Le groupe agricole français InVivo, qui pèse désormais 11,4 milliards d’euros de chiffre d’affaires contre moins de 2 milliards il y a dix ans, a connu une croissance fulgurante, portée par de nombreuses acquisitions. Avec 15 000 collaborateurs et 163 coopératives agricoles, le groupe s’articule autour de quatre métiers distincts : services aux agriculteurs et coopératives, négoce de grains à l’international (trading), agroalimentaire (notamment transformation de céréales) et distribution via des enseignes telles que Gamm Vert ou Jardiland.
Ce développement par croissance externe a logiquement complexifié le paysage applicatif. « Avec les acquisitions, nous avons absorbé différents systèmes », explique Dominique Guivarch, le directeur des systèmes d’information (DSI) d’InVivo. Son équipe compte environ 300 personnes en interne, auxquelles s’ajoutent entre 100 et 200 prestataires. La direction informatique, centralisée, gère l’ensemble des activités du groupe, soit quelque 950 systèmes, dans des secteurs où les marges demeurent faibles.

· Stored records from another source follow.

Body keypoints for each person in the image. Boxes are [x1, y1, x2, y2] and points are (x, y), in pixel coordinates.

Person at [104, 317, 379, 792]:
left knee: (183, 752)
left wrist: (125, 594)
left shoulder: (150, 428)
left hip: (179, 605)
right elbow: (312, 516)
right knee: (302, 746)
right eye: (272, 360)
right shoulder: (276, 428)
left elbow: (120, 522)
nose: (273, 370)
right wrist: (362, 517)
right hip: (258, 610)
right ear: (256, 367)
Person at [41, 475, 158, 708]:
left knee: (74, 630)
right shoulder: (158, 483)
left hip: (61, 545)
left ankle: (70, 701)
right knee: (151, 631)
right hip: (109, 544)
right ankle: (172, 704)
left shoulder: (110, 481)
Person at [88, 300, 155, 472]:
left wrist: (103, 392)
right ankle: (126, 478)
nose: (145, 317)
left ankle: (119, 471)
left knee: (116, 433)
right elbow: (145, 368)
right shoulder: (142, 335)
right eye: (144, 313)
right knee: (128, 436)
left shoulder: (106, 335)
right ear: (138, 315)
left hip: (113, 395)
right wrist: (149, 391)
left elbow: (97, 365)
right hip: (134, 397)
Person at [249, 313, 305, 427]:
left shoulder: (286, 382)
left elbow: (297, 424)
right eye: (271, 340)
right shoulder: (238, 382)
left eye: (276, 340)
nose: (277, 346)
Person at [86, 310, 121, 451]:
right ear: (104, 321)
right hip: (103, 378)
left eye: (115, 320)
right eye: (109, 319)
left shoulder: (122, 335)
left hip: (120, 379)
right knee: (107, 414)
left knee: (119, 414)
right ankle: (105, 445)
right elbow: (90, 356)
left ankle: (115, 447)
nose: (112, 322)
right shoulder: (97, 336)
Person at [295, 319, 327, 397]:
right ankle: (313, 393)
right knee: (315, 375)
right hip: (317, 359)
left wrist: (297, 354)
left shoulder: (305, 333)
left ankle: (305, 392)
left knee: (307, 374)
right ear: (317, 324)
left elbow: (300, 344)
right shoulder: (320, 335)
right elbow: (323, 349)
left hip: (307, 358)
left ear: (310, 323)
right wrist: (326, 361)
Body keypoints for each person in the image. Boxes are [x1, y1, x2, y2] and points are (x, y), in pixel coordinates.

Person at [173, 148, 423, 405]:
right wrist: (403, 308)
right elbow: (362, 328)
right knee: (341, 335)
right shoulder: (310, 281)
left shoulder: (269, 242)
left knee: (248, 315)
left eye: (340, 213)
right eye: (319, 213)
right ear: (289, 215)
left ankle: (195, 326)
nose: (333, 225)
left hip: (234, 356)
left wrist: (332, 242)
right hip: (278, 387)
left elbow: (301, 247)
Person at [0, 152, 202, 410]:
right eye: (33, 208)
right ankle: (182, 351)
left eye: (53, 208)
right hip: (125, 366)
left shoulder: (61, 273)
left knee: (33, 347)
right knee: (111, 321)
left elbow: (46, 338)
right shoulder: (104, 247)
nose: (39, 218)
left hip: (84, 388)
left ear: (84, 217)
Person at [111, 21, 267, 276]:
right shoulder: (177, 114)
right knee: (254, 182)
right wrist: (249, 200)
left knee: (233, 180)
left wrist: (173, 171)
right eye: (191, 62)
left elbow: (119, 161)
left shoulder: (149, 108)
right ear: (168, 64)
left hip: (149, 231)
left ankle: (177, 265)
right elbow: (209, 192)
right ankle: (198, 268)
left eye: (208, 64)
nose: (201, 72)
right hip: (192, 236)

Six ERP SAP, pas d’ERP unique
Dans ce paysage, SAP occupe une place centrale. « Nous faisons tourner six ERP SAP aujourd’hui », précise Dominique Guivarch. La diversité des métiers rend impossible le recours à un système unique, car chaque activité utilise des déclinaisons verticales spécifiques de l’éditeur. « La stratégie de l’ERP unique n’est pas envisageable et ne le sera jamais. Dans une société en croissance, un tel projet relève d’ailleurs du mirage. En plus de représenter un investissement colossal, un tel programme plombe l’agilité des sociétés », ajoute le DSI.
Cette conviction conduit InVivo à ne pas suivre aveuglément le calendrier de maintenance imposé par SAP. L’éditeur prévoit en effet la fin de la maintenance étendue de sa solution historique ECC (ERP Central Component) à l’horizon 2030. Mais le groupe agricole entend bien s’affranchir de cette échéance. « Pour deux de ses ERP SAP, le groupe se passe déjà de la maintenance éditeur », indique la direction. Concrètement, InVivo a choisi d’étendre la durée de vie de ses systèmes en interne, sans recourir aux services de maintenance traditionnels de SAP.
Un choix assumé face à la rationalisation
Cette approche ne signifie pas un refus de toute rationalisation. Dominique Guivarch reconnaît que des besoins de simplification existent lorsque la diversité des systèmes devient trop importante. Mais il oppose aux injonctions des éditeurs une logique de gestion pragmatique, adaptée à la réalité économique de l’entreprise. Le groupe, dont les marges sont faibles, préfère investir dans l’adaptation de ses ERP existants plutôt que dans des migrations coûteuses dictées par des calendriers extérieurs.
Cette stratégie permet à InVivo de maîtriser ses coûts informatiques tout en conservant la flexibilité nécessaire à son développement. Toutefois, elle implique de disposer en interne des compétences pour maintenir et faire évoluer les systèmes sans le support de l’éditeur, un choix qui n’est pas à la portée de toutes les organisations.
Alors que de nombreuses entreprises s’engagent dans la migration vers S/4HANA sous la pression de SAP, InVivo démontre qu’il est possible de résister au calendrier imposé, à condition d’avoir une taille critique et une vision claire de ses besoins métiers. Le groupe agricole prouve ainsi que l’alignement sur les cycles de vie des logiciels n’est pas une fatalité, mais un paramètre à négocier en fonction de ses propres priorités.